= TASKS TO COMPLETE =
• A. Check the statements (i)–(iii) against the Arbitrum grants proposal text below. Answer yes or no for each, and quote the exact words of the text that decide it.
(i) The proposal funds a single pluralist program manager.
(ii) The text describes the Layer 2 space as highly competitive.
(iii) The proposal offers to match Gitcoin funding pools that run their round on Arbitrum.
• B. Answer these questions from the Arbitrum grants proposal text below, one answer per line, marked like the questions.
(i) What does the text call a critical resource?
(ii) What does the Arbitrum 9/12 security council control?
(iii) What should each pluralist program manager show in a second round?
• C. Write out the stretch of the Arbitrum grants proposal text below from "This is where" through "a second round.", keeping every word and mark unchanged.

= TEXT UNDER STUDY =
-=-=-
This proposal has some centralized components, such as the direct grants to research and build out those components which will keep the system decentralized. This kind of build requires high context and expertise. It needs to use centralized management to escape falling into the same wasteful patterns we have found ourselves stuck in as an ecosystem. We know there is a better way, but the decentralized decision making in DAOs has not been willing to fund building it.
This proposal uses the best of centralization and decentralization as tools to escape the centralizing patterns which have plagued DAOs.
This is where the pluralist grants models come in. They are the hyper-decentralized part of the proposal. We propose funding multiple pluralist program managers, each with the autonomy and authority to innovate and improve current decentralized mechanisms to find what works best for funding the key things the Arbitrum ecosystem needs. This program will give each enough funds to run a round, iterate, and show improvement in a second round.
The pluralist grants models compete in a way that creates positive sum outcomes for the ecosystem.
Legitimacy is a critical resource. This proposal aims to increase trust in Arbitrum and drive its usage by establishing best-in-class practices for grants governance.
This proposal incorporates learnings from past grant programs, and aims to describe a corruption and collusion resistant grants framework that addresses the need for DAOs and decentralized systems to have robust governance models. It recognizes that before the Arbitrum 9/12 security council (a part of the constitution which controls Arbitrum contract upgrades) can be replaced with a DAO contract, a capture-resistant governance model that can appropriately allocate capital using optimal funding mechanisms must be established.
Building legitimacy through a decentralized and pluralistic grants framework will demonstrate Arbitrum’s commitment to decentralization.
The Layer 2 (L2) space is highly competitive.
This proposal recognizes the unique opportunity to bootstrap network effects via a compelling grants framework. By offering to match those funding pools on Gitcoin which choose to run their round on Arbitrum, it can attract a significant number of new high-quality users to the Arbitrum ecosystem. Gitcoin’s previous grant rounds have shown that developers are a key indicator of a healthy ecosystem, and by leveraging the Gitcoin protocols, Arbitrum can gain network effects that further establish it as the “go-to” L2 solution.
-=-=-
= SUPPLIED ENTRIES =
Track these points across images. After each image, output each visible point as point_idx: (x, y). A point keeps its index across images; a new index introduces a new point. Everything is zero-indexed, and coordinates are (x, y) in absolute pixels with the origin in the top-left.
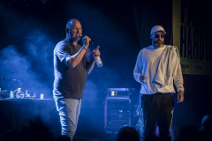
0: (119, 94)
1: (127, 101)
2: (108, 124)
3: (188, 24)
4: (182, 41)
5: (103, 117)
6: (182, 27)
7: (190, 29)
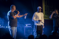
-=-=-
= OUTPUTS BY TASK =
• A.
(i) No: "We propose funding multiple pluralist program managers"
(ii) Yes: "The Layer 2 (L2) space is highly competitive."
(iii) Yes: "By offering to match those funding pools on Gitcoin which choose to run their round on Arbitrum"

• B.
(i) Legitimacy
(ii) Arbitrum contract upgrades
(iii) Improvement

• C.
This is where the pluralist grants models come in. They are the hyper-decentralized part of the proposal. We propose funding multiple pluralist program managers, each with the autonomy and authority to innovate and improve current decentralized mechanisms to find what works best for funding the key things the Arbitrum ecosystem needs. This program will give each enough funds to run a round, iterate, and show improvement in a second round.